I have to admit I was “starstruck” by the topline numbers in the Groupon S-1 when it came out yesterday. A number of people have now more carefully gone through the Groupon S-1 (including me), done some calculations and found some disturbing or concerning trends in the numbers. Among them, customer acquisition costs and losses are growing at Groupon. The word “unsustainable” is being used repeatedly to describe the state of the business.
I’m still impressed by Groupon and its prospects but it’s clear that Groupon is under pressure to “fix” some things about the business. And there are major competitors that also put pressure on the company (and potentially its margins in particular). If Groupon buying per customer goes down over time and customer acquisition costs remain high, while margins come under pressure from major competitors (e.g., Google, Facebook) the economics look increasingly less attractive despite the topline growth.
Yipit has an excellent and detailed post that points out all the negatives around costs. These were points also made to me last night on Twitter almost immediately by Scott Wolfgang of Hearst.
Yipit’s Jim Moran examines a “mature” market (Boston) and concludes that the economics deteriorate in Groupon’s core business over time. More competition and, perhaps, “deal fatigue” has lead to declining revenue per customer and increased customer acquisition costs (as customers become inactive or “churn”):
Rakesh Agrawal on Quora raises some issues and asks some questions about information missing from the S-1:
- A key metric for me would be email open rates. Groupon damn well better have that metric in house. They might have left it out for competitive reasons, but it might also be because the numbers are declining.
- I estimate the cost of a list subscriber at $5.50 and the cost of an actual purchaser at $26.50. That’s a big number for a business with few barriers to entry. For Netflix, this number is $18.03 — but Netflix has a subscription business with recurring revenue. Groupon’s numbers should be lower than Netflix’s. I estimate that in order for Groupon to be profitable on a customer, they need to sell three average deals.
- Google just launched its Offers product in Portland. (This post was written at the first Google Offers venue.) Based on the initial set of merchants and offers, I believe that Google is aggressively subsidizing these offers. To the extent that Google continues to do this, it will put a lot of margin pressure on Groupon and others.
GigaOM’s Matthew Ingram presents the two sides of a “is Groupon doomed to fail”? debate that inconclusively played out on Twitter last night.
What do you think?
Now that the dust has settled a bit on the S-1 and some major negatives have emerged do you think that investors will buy the growth story or be put off by the “deteriorating” core business, as Yipit’s Moran describes it?
Update: I just had a discussion with an “insider” (not at Groupon) who made the point that there’s now too much focus on the losses, in his view.
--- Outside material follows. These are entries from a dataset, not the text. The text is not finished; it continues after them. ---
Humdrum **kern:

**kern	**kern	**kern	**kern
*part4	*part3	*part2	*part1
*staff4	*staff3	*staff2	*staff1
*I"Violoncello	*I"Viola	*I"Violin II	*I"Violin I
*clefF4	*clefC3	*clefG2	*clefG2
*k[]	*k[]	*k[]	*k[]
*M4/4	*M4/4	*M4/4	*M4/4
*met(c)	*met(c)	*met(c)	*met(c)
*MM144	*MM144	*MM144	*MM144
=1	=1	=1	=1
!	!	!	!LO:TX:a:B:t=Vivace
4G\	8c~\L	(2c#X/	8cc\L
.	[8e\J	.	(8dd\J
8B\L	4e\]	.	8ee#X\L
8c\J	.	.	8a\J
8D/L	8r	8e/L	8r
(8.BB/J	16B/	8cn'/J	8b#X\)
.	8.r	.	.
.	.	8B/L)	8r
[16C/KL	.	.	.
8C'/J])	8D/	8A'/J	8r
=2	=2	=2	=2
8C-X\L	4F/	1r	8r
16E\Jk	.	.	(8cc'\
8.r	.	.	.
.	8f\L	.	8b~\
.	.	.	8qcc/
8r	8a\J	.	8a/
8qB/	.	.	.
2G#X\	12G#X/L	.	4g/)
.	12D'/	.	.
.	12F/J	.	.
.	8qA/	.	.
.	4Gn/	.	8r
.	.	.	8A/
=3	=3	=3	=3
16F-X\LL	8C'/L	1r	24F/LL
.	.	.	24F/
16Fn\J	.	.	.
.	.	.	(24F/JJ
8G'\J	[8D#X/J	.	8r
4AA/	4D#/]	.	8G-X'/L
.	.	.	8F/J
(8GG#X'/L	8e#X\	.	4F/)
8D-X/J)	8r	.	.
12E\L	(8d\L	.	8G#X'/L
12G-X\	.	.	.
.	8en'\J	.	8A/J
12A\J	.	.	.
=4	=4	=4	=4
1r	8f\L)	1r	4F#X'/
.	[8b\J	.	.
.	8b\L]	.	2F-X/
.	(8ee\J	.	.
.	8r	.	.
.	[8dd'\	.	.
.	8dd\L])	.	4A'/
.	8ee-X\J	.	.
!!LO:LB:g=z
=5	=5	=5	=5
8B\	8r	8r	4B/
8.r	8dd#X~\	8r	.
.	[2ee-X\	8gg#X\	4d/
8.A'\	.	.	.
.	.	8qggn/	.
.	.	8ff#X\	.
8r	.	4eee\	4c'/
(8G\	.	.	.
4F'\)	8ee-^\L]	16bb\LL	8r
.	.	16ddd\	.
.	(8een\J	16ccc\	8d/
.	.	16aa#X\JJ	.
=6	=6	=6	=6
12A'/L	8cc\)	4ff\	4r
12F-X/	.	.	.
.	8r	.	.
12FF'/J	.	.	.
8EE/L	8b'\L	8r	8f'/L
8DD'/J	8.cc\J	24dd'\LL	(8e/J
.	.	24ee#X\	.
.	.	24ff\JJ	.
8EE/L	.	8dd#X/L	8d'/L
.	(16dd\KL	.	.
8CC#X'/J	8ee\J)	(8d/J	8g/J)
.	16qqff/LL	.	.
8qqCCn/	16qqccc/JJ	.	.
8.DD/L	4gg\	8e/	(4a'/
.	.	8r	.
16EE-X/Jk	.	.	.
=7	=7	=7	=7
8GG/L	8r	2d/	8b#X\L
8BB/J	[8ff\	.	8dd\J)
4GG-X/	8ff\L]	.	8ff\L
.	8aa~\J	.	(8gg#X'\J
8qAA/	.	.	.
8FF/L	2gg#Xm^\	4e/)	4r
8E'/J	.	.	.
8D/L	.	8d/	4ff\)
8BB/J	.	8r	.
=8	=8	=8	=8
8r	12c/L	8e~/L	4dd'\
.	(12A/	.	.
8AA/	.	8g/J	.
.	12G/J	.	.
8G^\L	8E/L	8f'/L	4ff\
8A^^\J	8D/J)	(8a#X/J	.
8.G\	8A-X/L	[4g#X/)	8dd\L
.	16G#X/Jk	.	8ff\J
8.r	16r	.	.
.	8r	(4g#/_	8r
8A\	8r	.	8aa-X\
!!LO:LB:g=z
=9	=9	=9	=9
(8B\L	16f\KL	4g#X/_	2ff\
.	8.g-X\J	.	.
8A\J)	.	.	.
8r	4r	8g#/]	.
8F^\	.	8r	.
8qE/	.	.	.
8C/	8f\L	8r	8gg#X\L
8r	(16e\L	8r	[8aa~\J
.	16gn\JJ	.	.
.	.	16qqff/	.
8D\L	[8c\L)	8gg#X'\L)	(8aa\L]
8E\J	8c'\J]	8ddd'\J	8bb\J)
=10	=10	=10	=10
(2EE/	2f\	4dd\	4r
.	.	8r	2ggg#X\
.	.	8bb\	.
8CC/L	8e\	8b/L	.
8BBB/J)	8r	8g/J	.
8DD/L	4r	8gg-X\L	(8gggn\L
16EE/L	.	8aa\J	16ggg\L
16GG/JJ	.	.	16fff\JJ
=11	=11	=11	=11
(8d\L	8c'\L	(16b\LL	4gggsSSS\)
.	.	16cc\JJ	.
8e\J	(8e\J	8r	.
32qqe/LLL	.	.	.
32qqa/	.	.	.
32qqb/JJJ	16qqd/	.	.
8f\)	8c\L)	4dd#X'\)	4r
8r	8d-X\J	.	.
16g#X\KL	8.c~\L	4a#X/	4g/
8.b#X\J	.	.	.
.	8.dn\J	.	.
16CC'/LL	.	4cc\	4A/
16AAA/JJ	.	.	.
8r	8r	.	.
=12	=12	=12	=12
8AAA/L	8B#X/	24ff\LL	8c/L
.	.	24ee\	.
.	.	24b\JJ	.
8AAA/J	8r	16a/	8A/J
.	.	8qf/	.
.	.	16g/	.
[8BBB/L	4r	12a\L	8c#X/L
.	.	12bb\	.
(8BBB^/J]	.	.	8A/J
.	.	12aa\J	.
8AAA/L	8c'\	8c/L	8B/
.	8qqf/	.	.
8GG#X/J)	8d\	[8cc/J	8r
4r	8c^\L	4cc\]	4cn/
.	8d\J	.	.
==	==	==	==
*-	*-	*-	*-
He said that Groupon could turn off its marketing and over the next 30 days the company would be immesly profitable.
Here are some numbers on Groupon from Hitwise:
- Groupon.com, by market share of US visits, is the 64th most visited site in the US (out of 1mm+) for the week ending May 28th.
- Groupon.com captured 14 million + total US visits for the week ending May 28th.
- The market share of US visits for Groupon.com increased 564% comparing last week vs. same week in 2010.
- Groupon.com captured 76% of visits among a category of 81 Group Buying sites for the week ending May 28th.
- Searches for “groupon” in the US have increased 462% comparing last week vs. same week in 2010.